→ Task material:

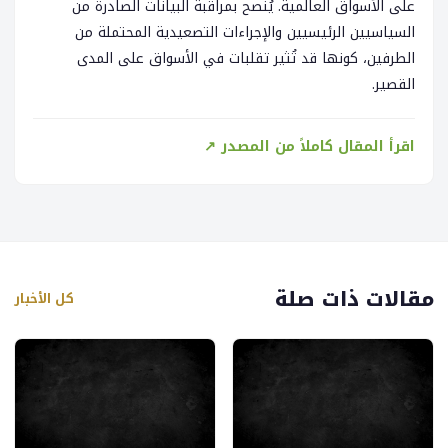
على الأسواق العالمية. يُنصح بمراقبة البيانات الصادرة من
السياسيين الرئيسيين والإجراءات التصعيدية المحتملة من
الطرفين، كونها قد تُثير تقلبات في الأسواق على المدى
القصير.
اقرأ المقال كاملاً من المصدر ↗
مقالات ذات صلة
كل الأخبار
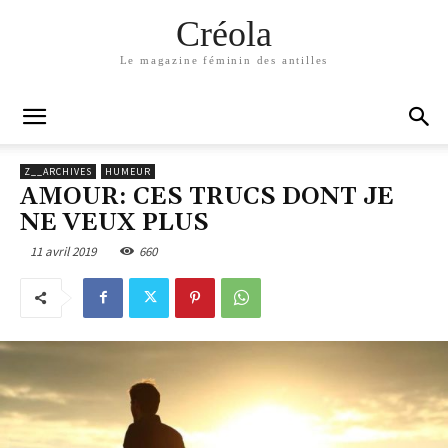
Créola
Le magazine féminin des antilles
Z__ARCHIVES
HUMEUR
AMOUR: CES TRUCS DONT JE
NE VEUX PLUS
11 avril 2019
660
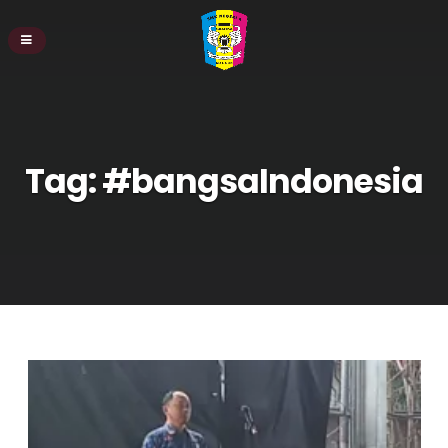
Tag:
#bangsaIndonesia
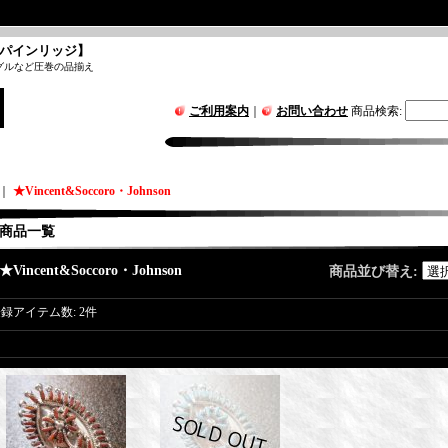
パインリッジ】
グルなど圧巻の品揃え
ご利用案内
｜
お問い合わせ
商品検索
:
｜
★Vincent&Soccoro・Johnson
商品一覧
★Vincent&Soccoro・Johnson
商品並び替え
:
登録アイテム数
:
2件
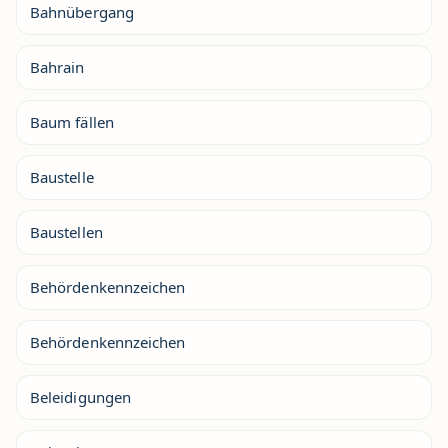
Bahnübergang
Bahrain
Baum fällen
Baustelle
Baustellen
Behördenkennzeichen
Behördenkennzeichen
Beleidigungen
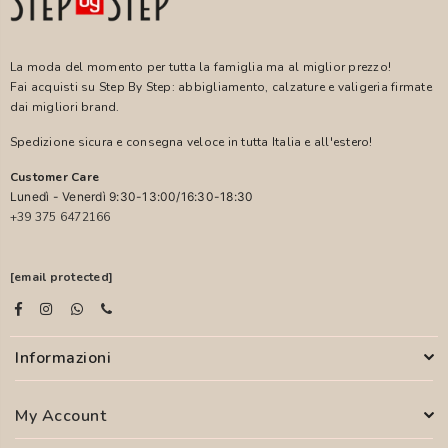
La moda del momento per tutta la famiglia ma al miglior prezzo!
Fai acquisti su Step By Step: abbigliamento, calzature e valigeria firmate
dai migliori brand.
Spedizione sicura e consegna veloce in tutta Italia e all'estero!
Customer Care
Lunedì - Venerdì 9:30-13:00/16:30-18:30
+39 375 6472166
[email protected]
Informazioni
My Account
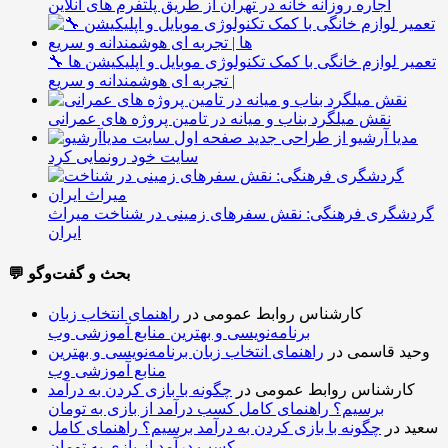
اجاره روزانه خانه در تهران از طریق پلتفرم های آنلاین
🔧 تعمیر لوازم خانگی با کمک تکنولوژی موبایل و اپلیکیشن ها
| تجربه ای هوشمندانه و سریع
نقش میلگرد بناب و میانه در تامین پروژه های عمرانی
مدیا آرشیو از طراحی جدید
سایت خود رونمایی کرد
گردشگری فرهنگی: نقش سفرهای زمینی در شناخت میراث
ایران
💬 بحث و گفت‌وگو
کارشناس روابط عمومی
در
راهنمای انتخاب زبان
برنامه‌نویسی و بهترین منابع آموزشی وب
وحید قاسمی
در
راهنمای انتخاب زبان برنامه‌نویسی و بهترین
منابع آموزشی وب
کارشناس روابط عمومی
در
چگونه با بازی کردن به درآمد
برسیم؟ راهنمای کامل کسب درآمد از بازی به تومان
سعید
در
چگونه با بازی کردن به درآمد برسیم؟ راهنمای کامل
کسب درآمد از بازی به تومان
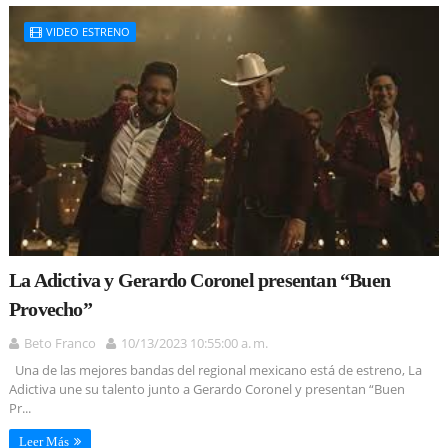
VIDEO ESTRENO
La Adictiva y Gerardo Coronel presentan “Buen
Provecho”
Beto Franco
10/13/2023 10:55:00 a. m.
Una de las mejores bandas del regional mexicano está de estreno, La
Adictiva une su talento junto a Gerardo Coronel y presentan “Buen
Pr...
Leer Más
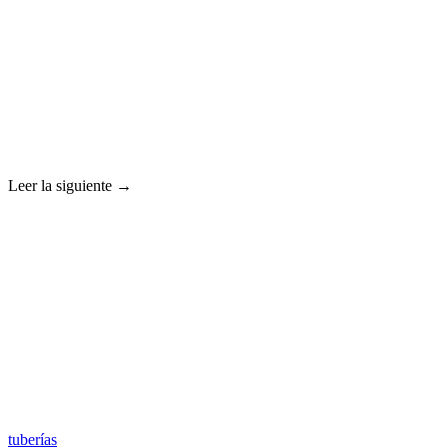
Leer la siguiente →
tuberías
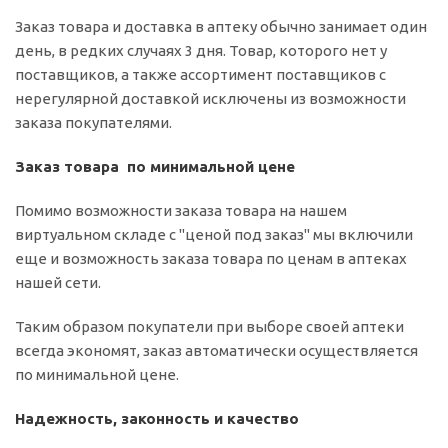
Заказ товара и доставка в аптеку обычно занимает один
день, в редких случаях 3 дня. Товар, которого нет у
поставщиков, а также ассортимент поставщиков с
нерегулярной доставкой исключены из возможности
заказа покупателями.
Заказ товара по минимальной цене
Помимо возможности заказа товара на нашем
виртуальном складе с "ценой под заказ" мы включили
еще и возможность заказа товара по ценам в аптеках
нашей сети.
Таким образом покупатели при выборе своей аптеки
всегда экономят, заказ автоматически осуществляется
по минимальной цене.
Надежность, законность и качество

→ The problem: Your answer should hold every record above, printed exactly and free of pictures.

→ Result of this task:
على الأسواق العالمية. يُنصح بمراقبة البيانات الصادرة من
السياسيين الرئيسيين والإجراءات التصعيدية المحتملة من
الطرفين، كونها قد تُثير تقلبات في الأسواق على المدى
القصير.
اقرأ المقال كاملاً من المصدر ↗
مقالات ذات صلة
كل الأخبار
Créola
Le magazine féminin des antilles
Z__ARCHIVES
HUMEUR
AMOUR: CES TRUCS DONT JE
NE VEUX PLUS
11 avril 2019
660
Tag:
#bangsaIndonesia
パインリッジ】
グルなど圧巻の品揃え
ご利用案内
｜
お問い合わせ
商品検索
:
｜
★Vincent&Soccoro・Johnson
商品一覧
★Vincent&Soccoro・Johnson
商品並び替え
:
登録アイテム数
:
2件
Bahnübergang
Bahrain
Baum fällen
Baustelle
Baustellen
Behördenkennzeichen
Behördenkennzeichen
Beleidigungen
La moda del momento per tutta la famiglia ma al miglior prezzo!
Fai acquisti su Step By Step: abbigliamento, calzature e valigeria firmate
dai migliori brand.
Spedizione sicura e consegna veloce in tutta Italia e all'estero!
Customer Care
Lunedì - Venerdì 9:30-13:00/16:30-18:30
+39 375 6472166
[email protected]
Informazioni
My Account
اجاره روزانه خانه در تهران از طریق پلتفرم های آنلاین
🔧 تعمیر لوازم خانگی با کمک تکنولوژی موبایل و اپلیکیشن ها
| تجربه ای هوشمندانه و سریع
نقش میلگرد بناب و میانه در تامین پروژه های عمرانی
مدیا آرشیو از طراحی جدید
سایت خود رونمایی کرد
گردشگری فرهنگی: نقش سفرهای زمینی در شناخت میراث
ایران
💬 بحث و گفت‌وگو
کارشناس روابط عمومی
در
راهنمای انتخاب زبان
برنامه‌نویسی و بهترین منابع آموزشی وب
وحید قاسمی
در
راهنمای انتخاب زبان برنامه‌نویسی و بهترین
منابع آموزشی وب
کارشناس روابط عمومی
در
چگونه با بازی کردن به درآمد
برسیم؟ راهنمای کامل کسب درآمد از بازی به تومان
سعید
در
چگونه با بازی کردن به درآمد برسیم؟ راهنمای کامل
کسب درآمد از بازی به تومان
VIDEO ESTRENO
La Adictiva y Gerardo Coronel presentan “Buen
Provecho”
Beto Franco
10/13/2023 10:55:00 a. m.
Una de las mejores bandas del regional mexicano está de estreno, La
Adictiva une su talento junto a Gerardo Coronel y presentan “Buen
Pr...
Leer Más
Leer la siguiente →
tuberías
Заказ товара и доставка в аптеку обычно занимает один
день, в редких случаях 3 дня. Товар, которого нет у
поставщиков, а также ассортимент поставщиков с
нерегулярной доставкой исключены из возможности
заказа покупателями.
Заказ товара по минимальной цене
Помимо возможности заказа товара на нашем
виртуальном складе с "ценой под заказ" мы включили
еще и возможность заказа товара по ценам в аптеках
нашей сети.
Таким образом покупатели при выборе своей аптеки
всегда экономят, заказ автоматически осуществляется
по минимальной цене.
Надежность, законность и качество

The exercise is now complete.